Several groups of humpback whales were as active as they get. Two whales held their pectoral fins high out of the water as if “sailing” in the strong winds. Several others began tail-slapping. Others occasionally leaped from the water in spectacular breaches.

What a show it was, made even better by our having viewed the new IMAX film “Whales” the night before in Waikiki. “I’m so glad we saw that movie,” my sister said as we watched one whale slap its tail on the surface over and over. “Now I know what’s going on under the water too.”

The film, produced and partly written by former Waikiki Aquarium director Leighton Taylor, is well worth seeing. The footage of Hawaii’s humpbacks, both here and in their summer Alaska feeding grounds, is superb. The exciting coverage of right whales reminded me that there are other whales in the world to visit. Argentina’s Peninsula Valdez is now on my list of must-see places.

Kaena Point is a must-see place too, and not only for humpbacks. When we could finally tear our eyes from the sea, we discovered that other marine animals were practically sitting at our feet.

A group of Laysan albatrosses stood on a hill singing and dancing up a storm. We lowered our voices and kept our distance so as not to disturb them. Then along came a family with a big dog on the loose. We cringed, hoping it would not find and kill the albatross sitting on an egg near the path.

Such deaths will continue until people stop bringing unleashed dogs into the park.

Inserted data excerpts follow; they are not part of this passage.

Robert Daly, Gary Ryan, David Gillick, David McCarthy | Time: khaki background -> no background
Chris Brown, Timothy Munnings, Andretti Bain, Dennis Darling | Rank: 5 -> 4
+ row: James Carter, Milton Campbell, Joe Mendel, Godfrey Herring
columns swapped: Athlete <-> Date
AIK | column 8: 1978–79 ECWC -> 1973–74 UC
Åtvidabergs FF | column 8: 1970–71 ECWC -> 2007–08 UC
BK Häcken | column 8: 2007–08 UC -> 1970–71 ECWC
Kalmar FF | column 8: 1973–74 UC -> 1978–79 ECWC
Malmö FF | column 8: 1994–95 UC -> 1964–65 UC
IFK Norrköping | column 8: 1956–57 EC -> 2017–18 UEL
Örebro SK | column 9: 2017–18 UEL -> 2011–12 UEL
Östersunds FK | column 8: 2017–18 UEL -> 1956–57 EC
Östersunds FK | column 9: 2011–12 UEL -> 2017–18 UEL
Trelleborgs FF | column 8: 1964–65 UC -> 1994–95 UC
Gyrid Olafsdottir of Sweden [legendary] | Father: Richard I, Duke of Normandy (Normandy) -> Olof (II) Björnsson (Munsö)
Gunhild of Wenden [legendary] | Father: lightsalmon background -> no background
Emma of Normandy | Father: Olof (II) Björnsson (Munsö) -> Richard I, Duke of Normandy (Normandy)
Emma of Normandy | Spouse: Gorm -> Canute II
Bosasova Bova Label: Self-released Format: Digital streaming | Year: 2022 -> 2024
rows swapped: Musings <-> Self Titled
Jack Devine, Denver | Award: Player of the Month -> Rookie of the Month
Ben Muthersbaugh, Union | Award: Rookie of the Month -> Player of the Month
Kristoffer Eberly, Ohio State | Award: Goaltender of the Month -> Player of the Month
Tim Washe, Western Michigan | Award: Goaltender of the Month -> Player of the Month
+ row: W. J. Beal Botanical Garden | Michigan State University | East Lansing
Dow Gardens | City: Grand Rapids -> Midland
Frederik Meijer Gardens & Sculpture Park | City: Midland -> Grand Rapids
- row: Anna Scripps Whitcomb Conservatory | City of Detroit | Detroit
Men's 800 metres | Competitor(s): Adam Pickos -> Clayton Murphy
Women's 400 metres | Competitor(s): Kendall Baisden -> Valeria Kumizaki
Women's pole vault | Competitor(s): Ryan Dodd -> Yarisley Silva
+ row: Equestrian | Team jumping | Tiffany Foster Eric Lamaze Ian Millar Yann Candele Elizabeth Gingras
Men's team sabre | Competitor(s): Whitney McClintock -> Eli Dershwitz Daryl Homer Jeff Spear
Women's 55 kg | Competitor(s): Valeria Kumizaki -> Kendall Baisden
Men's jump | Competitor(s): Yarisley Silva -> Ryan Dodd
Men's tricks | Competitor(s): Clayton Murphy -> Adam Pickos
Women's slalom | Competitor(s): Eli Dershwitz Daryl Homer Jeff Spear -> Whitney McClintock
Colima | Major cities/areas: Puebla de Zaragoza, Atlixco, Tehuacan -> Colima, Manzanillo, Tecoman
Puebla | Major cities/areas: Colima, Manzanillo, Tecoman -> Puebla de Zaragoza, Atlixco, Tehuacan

I wished there was some way to shoo the courting albatrosses to the other side of the island. There, off Sea Life Park, private and public agencies have set up a little seabird paradise at Kaohikaipu Island.

On our way home, goat-like braying echoed from the cliffs above. These are the unusual calls of white-tailed tropic birds nesting on the mountainside. Despite years of looking, I have never seen one of these seabirds here.

This day was different. When I looked up, I spotted one of these lovely white birds flying toward the ocean.

“Now I understand why you like to hike so much,” my sister said when we returned to my untouched car. “With places like this around, walking is really fun.”

Walking to Kaena Point is fun. And with increased protection, it’s getting better all the time.